Travailler le cadre et les règles est le premier axe du projet de l'école citoyenne. C'est aussi une excellente base pour prévenir les dynamiques de harcèlement.
Les relations de harcèlement s'appuient sur une logique fondamentalement tribale dans le sens où la manière de prendre sa place dans un groupe revient à y faire démonstration de force et à y rabaisser d'autres. Il est intéressant de constater que, dans sa relation aux règles, l'école a un problème en partie similaire. Dans beaucoup d'établissements en effet, le règlement n'est pas très bien construit, est peu utilisé et, dans la vie quotidienne, chaque adulte place d'une certaine manière son cadre et ses règles. Pour les élèves, passer d'un adulte à l'autre revient dès lors à passer d'un cadre à l'autre, d'un chef à l'autre. La conséquence de cette situation est que l'école se présente comme un espace fort hiérarchisé. Pour les élèves, le message implicite est que l'important est d'être le plus fort, et pas de "faire groupe" de manière plus horizontale.
Travailler le cadre et les règles avec les enseignants et les élèves est donc une étape nécessaire de la lutte contre le harcèlement. Cela permet de sortir de cette sorte de "féodalité" scolaire dans le sens du découpement des règles selon les espaces-temps contrôlés par les professionnels qui sont autant de chefs. Attention! Dans cette perspective, construire des règles communes est une condition nécessaire mais pas suffisante. Dans la foulée, il est également incontournable d'accompagner les équipes afin qu'elles apprennent à se servir de ce cadre au quotidien. Pour plus d'informations sur cette stratégie, clique ici.
Dans certaines écoles, la stratégie va plus loin. En plus de clarifier le cadre avec les adultes, il s'agit de construire les règles de respect avec les élèves. Par rapport à la prévention du harcèlement, cette stratégie a plusieurs impacts importants :
1) Offrir des espaces de parole sur la question du respect dans l'école : les miniforums. Cela permet à chaque élève d'être invité à s'exprimer sur le sujet. Cela génère de belles discussion et invite à l'empathie sur ces questions.
2) Chaque miniforum débouche sur des propositions concrètes qui offrent une sorte de panorama des problèmes rencontrés par les élèves et des solutions qu'ils proposent en termes de règles. Pour ajuster une stratégie de prévention et de gestion des violences, il n'y a pas mieux. Bien souvent, ces propositions comprennent des éléments intéressants pour évaluer les problématiques de harcèlement qui sont vécues.
3) Lors du miniforum, on montre dès le début de l'année que l'on peut débattre de violence entre élèves et adultes, sur un pied d'égalité.
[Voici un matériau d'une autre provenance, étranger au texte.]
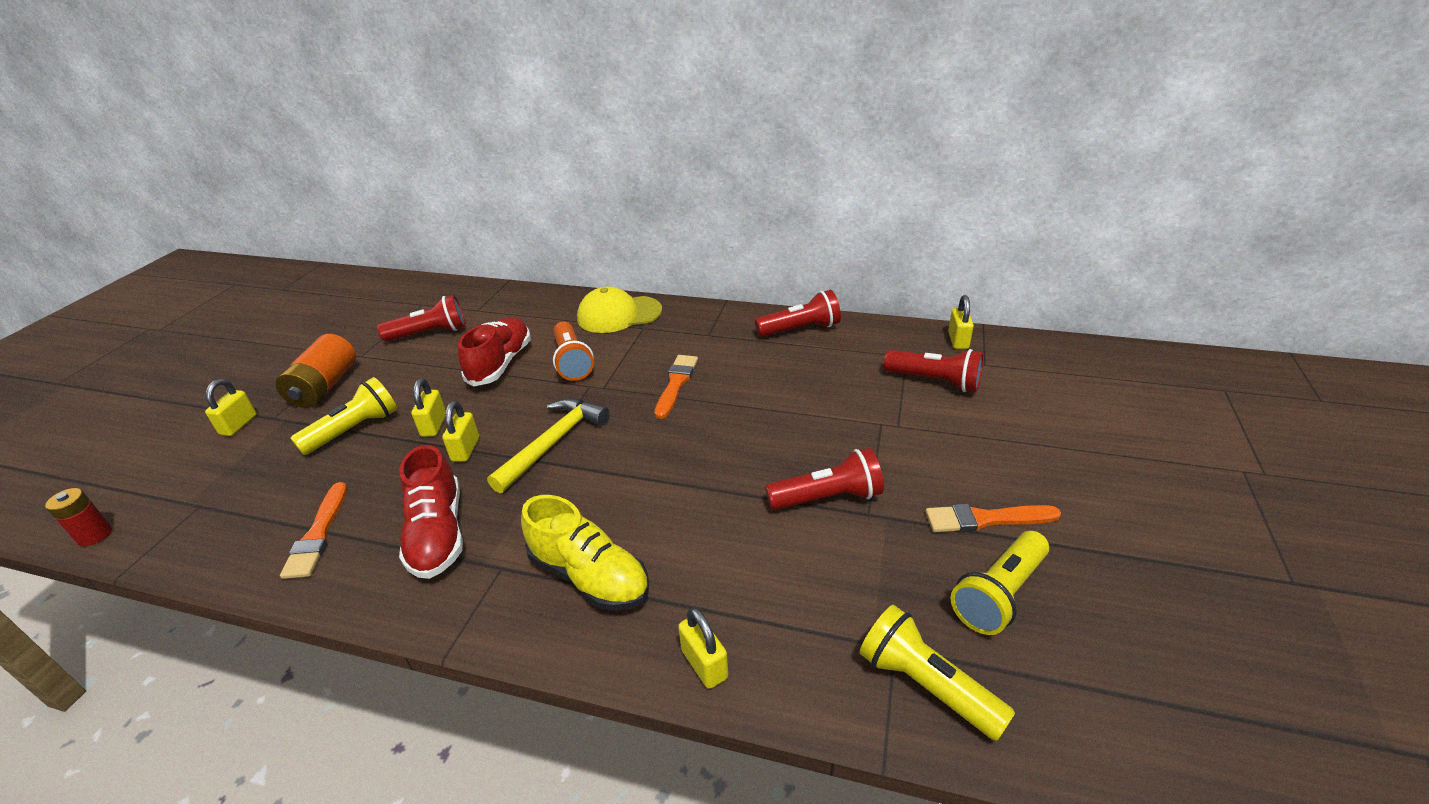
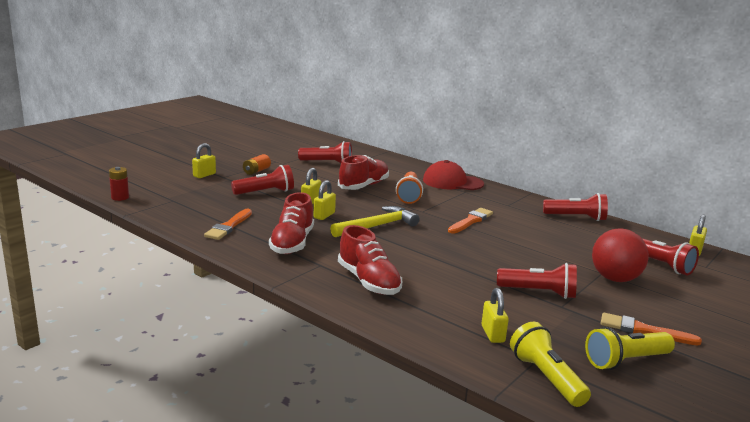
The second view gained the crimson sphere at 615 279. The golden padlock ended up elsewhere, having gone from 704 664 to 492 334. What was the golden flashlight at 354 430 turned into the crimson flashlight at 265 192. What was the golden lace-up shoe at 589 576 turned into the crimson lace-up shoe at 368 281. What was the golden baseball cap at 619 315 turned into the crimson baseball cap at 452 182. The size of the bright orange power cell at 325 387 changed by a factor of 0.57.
C'est une invitation puissante pour que, à ce moment-là comme dans la suite de l'année, les jeunes se sentent invités à partager leur problèmes à ce sujet, et notamment les situations de harcèlement.
4) Les miniforums sont une première démarche collaborative et citoyenne mise en place par les élèves et les professionnels ensemble. C'est un point de départ pour que les étudiants comprennent que c'est en équipe que l'année va se passer et que c'est en partenaires que l'école va se vivre.
5) le résultat des miniforums et de la synthèse de la Loi, c'est une affiche comprenant les règles de respect. Cette affiche montre que les violences sont interdites, et que ce sont les élèves aussi qui le demandent. Par rapport à la tentation du harcèlement, il y a là un message très clair : l'ensemble du collectif s'engage à fonctionner sans violences.
A travers la clarification des règles entre adultes ainsi que par le biais de la construction des règles avec les élèves, le principe est en fait de construire symboliquement le contrat social avec la communauté scolaire. Il s'agit de montrer que la demande de respect vient de tous et qu'elle appelle un engagement de tous pour renoncer aux violences et contribuer à un climat positif. En terme de lutte contre le harcèlement, c'est la meilleure base possible puisque, par cette démarche éducative, tous les élèves comprennent qu'il existe une alternative à la loi du plus fort : le fait de se mettre d'accord sur la recherche d'un climat sécurisé. En plus de cela, la démarche permet de lancer l'année en initiant la dynamique de collaboration et d'engagement propres à l'école citoyenne. Pour bien montrer l'importance de cet engagement, le projet de l'école citoyenne s'appuie en plus sur une affiche qui l'incarne ainsi que sur un fête qui le célèbre. C'est la fête de la loi : le moment rituel par lequel on installe les nouvelles règles, on montre leur importance et on célèbre l'engagement à les respecter.